Guerre en Iran : pourquoi le conflit déclenché par Donald Trump pourrait coûter jusqu’à 400 € par mois aux ménages français

Depuis la fin février, la guerre en Iran a fait basculer le détroit d’Ormuz dans une zone de turbulences permanentes. Ce corridor maritime, par lequel transite une part considérable du pétrole mondial, ne se contente plus d’alimenter les gros titres géopolitiques : il pèse désormais directement sur le budget des foyers français. Carburant à la pompe, factures de gaz et d’électricité, prix des denrées alimentaires, taux des crédits immobiliers… la mécanique inflationniste s’est enclenchée, et elle pourrait s’accélérer si le conflit s’enlise. Dans cet article, nous décryptons comment les décisions de Donald Trump se répercutent, de manière très concrète, sur votre pouvoir d’achat, et combien cette guerre pourrait réellement vous coûter chaque mois.

Le détroit d’Ormuz, ce point de tension qui fait flamber les prix

Le détroit d’Ormuz n’est pas un simple couloir maritime. C’est l’une des artères énergétiques les plus stratégiques de la planète. Lorsque les États-Unis et Israël ont lancé leurs frappes fin février, la circulation des navires dans cette zone s’est fortement ralentie. Résultat immédiat : les marchés de l’énergie ont intégré une prime de risque, et les cours du brut comme du gaz naturel ont grimpé.
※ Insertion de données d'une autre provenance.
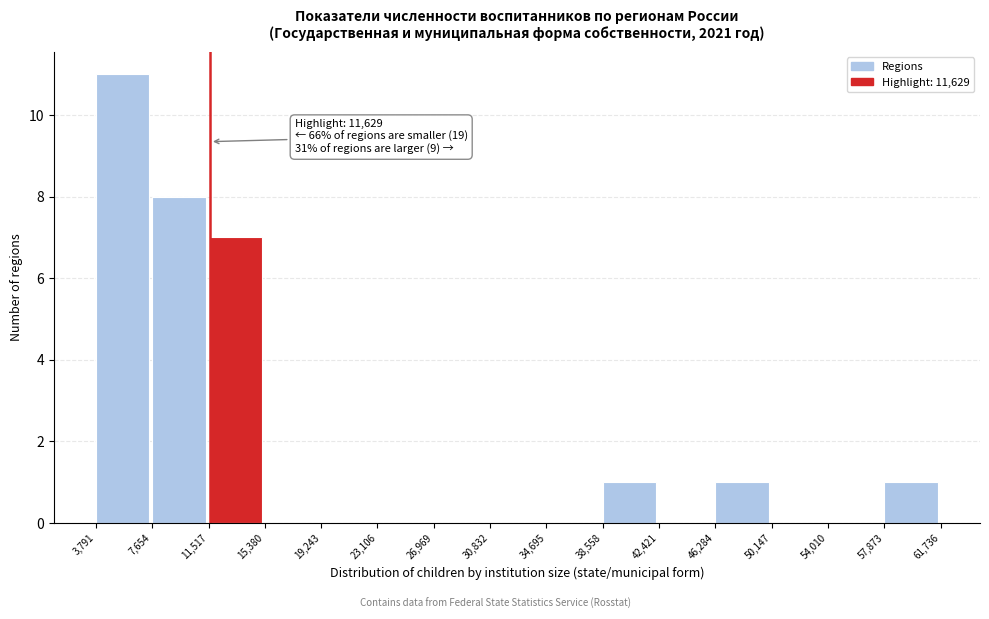

Which range on the x-axis has the tallest bar?

3,791 to 7,654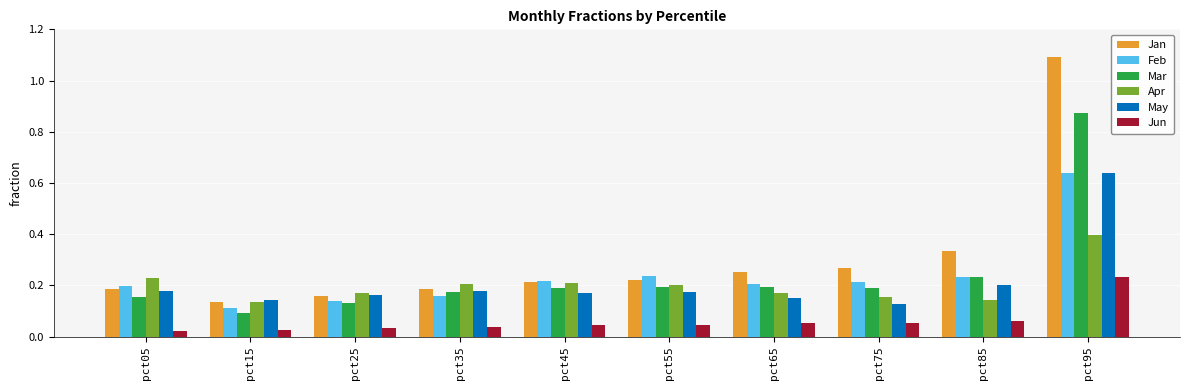

What is the sum of all May values?

2.1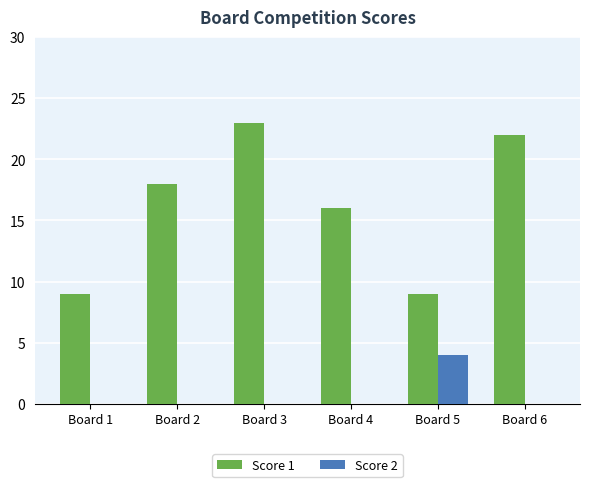

Between Board 3 and Board 4, which series saw the biggest shift?

Score 1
Mais l’impact ne s’arrête pas aux hydrocarbures. Environ un tiers des engrais utilisés dans l’agriculture mondiale transite également par Ormuz. Comme l’explique Stéphanie Villers, conseillère économique chez PwC, « les matières agricoles ont besoin d’énergie pour être récoltées et il y a des matières fossiles dans les engrais ». Autrement dit, plus le blocage dure, plus les coûts de production agricole augmentent, et plus le contenu de votre caddie risque de renchérir.

L’Insee a déjà mesuré une hausse des prix de 0,9 % en février, puis de 1,7 % en mars, portée principalement par l’énergie. Le prix de l’urée, un engrais clé, a bondi de 40 % depuis la mi-février. Ces chiffres ne sont pas anecdotiques : ils annoncent une diffusion progressive de l’inflation vers l’alimentaire dans les mois à venir.